Пилип перекрестился... Он сам не мог понять, с чего он, ни с того ни с сего, перекрестился, должно быть, сдуру... Только нет, не сдуру: и там, из-за зелени, показалась белая, вся в перстнях ручка и тоже перекрестилась...
«Мана... суща мана... та яка ж гарна!» — сдуру думалось Пилипу. [Мана — призрак]
— Чоловіче, чоловіче добрий! Помолись за Катрю! — послышалось из-за зелени...
Это говорила «мана».
— Помолюсь, — пробормотал Пилип, совсем растерявшийся.
— А як тебе зовуть, чоловіче?— снова послышалось из-за зелени.
— Пилипом...
— I я за тебе, Пилипе, помолюсь...
В зелени мелькнула белая рука, и с балкона слетело что-то синее. Пилип нагнулся и поднял — то была широкая шелковая лента, «стрічка».
— Се тoбi на незабудь, — послышалось из-за зелени.
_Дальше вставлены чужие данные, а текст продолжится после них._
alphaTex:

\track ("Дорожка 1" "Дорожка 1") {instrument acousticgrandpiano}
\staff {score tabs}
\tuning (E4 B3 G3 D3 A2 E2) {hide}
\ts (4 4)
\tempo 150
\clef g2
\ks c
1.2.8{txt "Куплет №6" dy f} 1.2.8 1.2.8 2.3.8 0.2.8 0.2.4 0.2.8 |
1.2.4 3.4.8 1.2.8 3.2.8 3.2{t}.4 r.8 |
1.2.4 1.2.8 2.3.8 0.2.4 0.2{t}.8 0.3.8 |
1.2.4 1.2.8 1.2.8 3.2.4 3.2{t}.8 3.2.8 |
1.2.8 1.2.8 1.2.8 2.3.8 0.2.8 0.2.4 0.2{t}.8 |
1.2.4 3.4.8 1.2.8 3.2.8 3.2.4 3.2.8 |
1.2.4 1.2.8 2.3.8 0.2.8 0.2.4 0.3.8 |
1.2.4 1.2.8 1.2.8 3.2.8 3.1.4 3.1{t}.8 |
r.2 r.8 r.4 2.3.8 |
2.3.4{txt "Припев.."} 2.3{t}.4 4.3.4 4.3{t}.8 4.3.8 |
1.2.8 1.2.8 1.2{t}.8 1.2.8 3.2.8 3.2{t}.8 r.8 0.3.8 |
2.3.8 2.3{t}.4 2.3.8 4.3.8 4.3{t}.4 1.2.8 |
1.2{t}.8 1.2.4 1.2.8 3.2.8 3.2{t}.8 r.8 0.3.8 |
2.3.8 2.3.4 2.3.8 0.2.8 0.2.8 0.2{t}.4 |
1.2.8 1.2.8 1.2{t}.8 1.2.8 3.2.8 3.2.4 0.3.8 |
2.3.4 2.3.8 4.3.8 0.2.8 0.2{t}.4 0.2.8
Пилип так и остался с разинутым ртом...
С этого дня Пилип уже жадно, хотя чрезвычайно осторожно наблюдал за балконом. Первую ночь после видения им «маны» в зелени провозился в своей невольницкой конуре почти напролет до утра; все мерещилась ему эта «мана» прелестная, эти заплаканные глаза, золотая головка, белая, в дорогих кольцах, рука. Он и молился в ту ночь усерднее и уже постоянно поминал на молитве Катрю. Голубую ленту он осторожно вдел в ворот своей рубахи и боялся до нее дотронуться, чтоб не испачкать грязными руками. Неволя его как будто улетела куда-то, и он уже не хотел воли, не хотел уходить из этого сада, обнесенного тюремною решеткою: сюда, казалось, прилетела сама и его воля, и сама Украина.
Его казацкое сердце колотилось, когда он украдкой замечал, что зелень на балконе как бы шевелилась. Но сама «мана» не показывалась. Зато однажды к ногам его упал пучочек «любистку», и он его торопливо поднял, положил за пазуху и с радостью вспомнил, что «любисток — для любощів». Другой раз невидимая рука бросила ему связочку «рути», а потом веточку «барвінку». Наконец, еще раз у ног его очутилась серебряная монета, а в другой — золотая.